Impact on our customers
We saw a big increase in our 50Xs errors. Specifically, the 503 HTTP error indicates that our servers are unavailable. In this case, replicas of one of our services went down and didn’t restore properly after an automatic restart. As a result, the API hosted on the AS1 cluster ended up in the loop of restarting pods. That caused increased latency and possible request timeouts, which ultimately resulted in reduced availability for part of the API calls.
A number of the redemption API requests didn't go through because of this issue.
Source of the problem
One of our customers leveraging an account hosted on the AS1 cluster suddenly started sending a massive count of API calls. Unfortunately, the count of calls was overwhelming the limit allocated to his account, and our rate-limiter implemented in the API gateway didn't act properly.

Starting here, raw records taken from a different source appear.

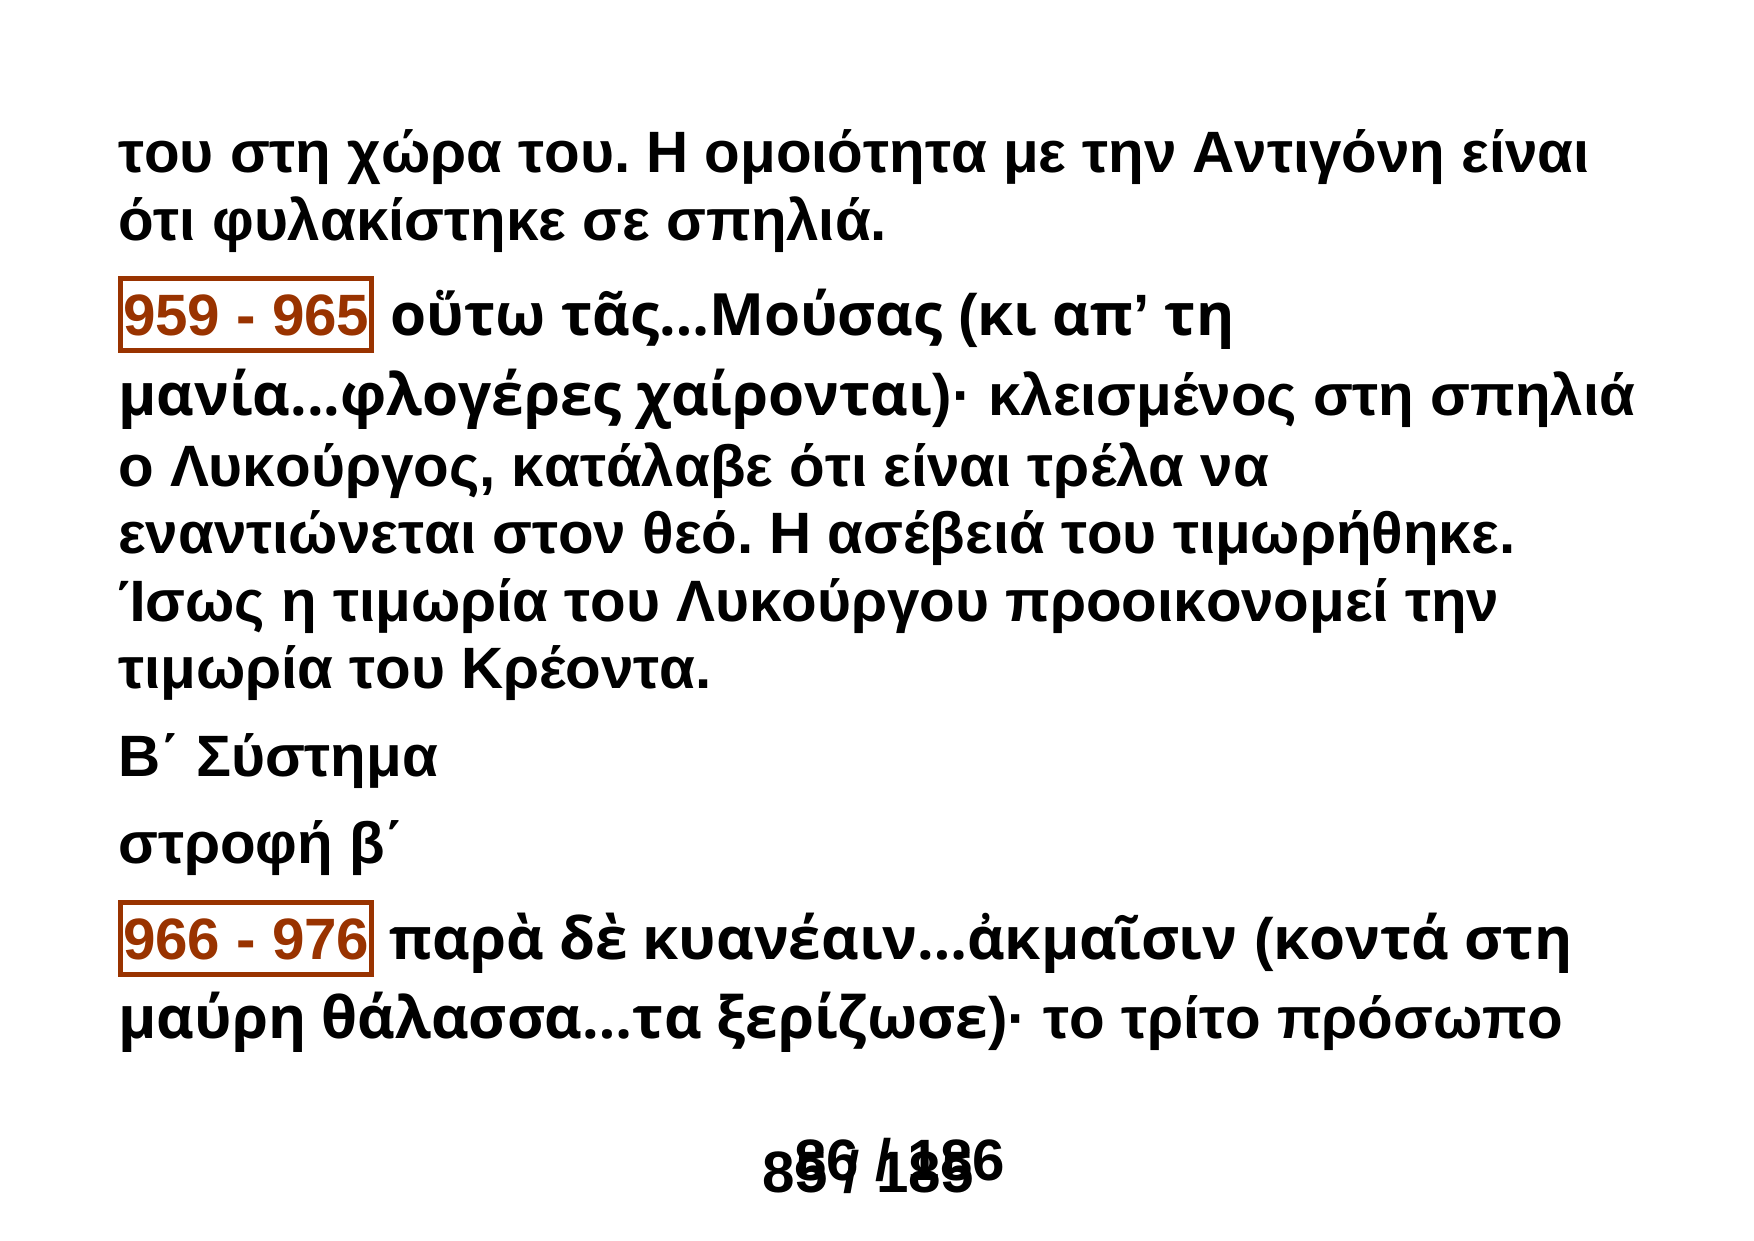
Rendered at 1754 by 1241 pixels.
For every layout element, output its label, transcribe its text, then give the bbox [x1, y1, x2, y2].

text 959 - 965 οὕτω τᾶς…Μούσας (κι απ’ τη μανία...φλογέρες χαίρονται) κλεισμένος στη σπηλιά ο Λυκούργος, κατάλαβε ότι είναι τρέλα να εναντιώνεται στον θεό. Η ασέβειά του τιμωρήθηκε. Ίσως η τιμωρία του Λυκούργου προοικονομεί την τιμωρία του Κρέοντα. [118, 273, 1636, 700]
text Β Σύστημα [118, 721, 1636, 788]
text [118, 897, 1636, 1056]
text στροφή β΄ [118, 809, 1636, 876]
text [118, 118, 1636, 252]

The customer was always invoking the same API method. Unfortunately, for that path used by that customer, we had a bug in the API gateway (service which, among others, is responsible for controlling authentification and rate-limiting), resulting in a memory leak affecting the API gateway.
At the same time, our auto-scaling mechanism reacted too late and didn't set up additional resources as fast as was required.
Improvements
First of all, we have manually rescaled the resources to improve the responsiveness of our API gateway. The main problem was mitigated after that action. However, it was just a temporary solution, and our primary goal was to solve the memory leak issue as soon as possible. We had released the final improvement within 4 hours after the problem occurrence. We fully solved the problem at 12 pm UTC.
In the meantime, we reached out to a customer who was abusing API to notify him about incorrect integration.
As an ultimate improvement, we reconfigured the autoscaling mechanism on the AS1 cluster. After a couple of tests, we identified a proper set of parameters that should help us to react in similar cases in the future to keep the API gateway alive for a reasonable time window after recognizing the potential (memory leak) issue.
Summary
We understand how critical our infrastructure is for our customers’ businesses, and so we will continue to move towards completely automated systems to deal with this type of incident. Our goal is to minimize disruptions and outages for our customers regardless of the origin of the issue.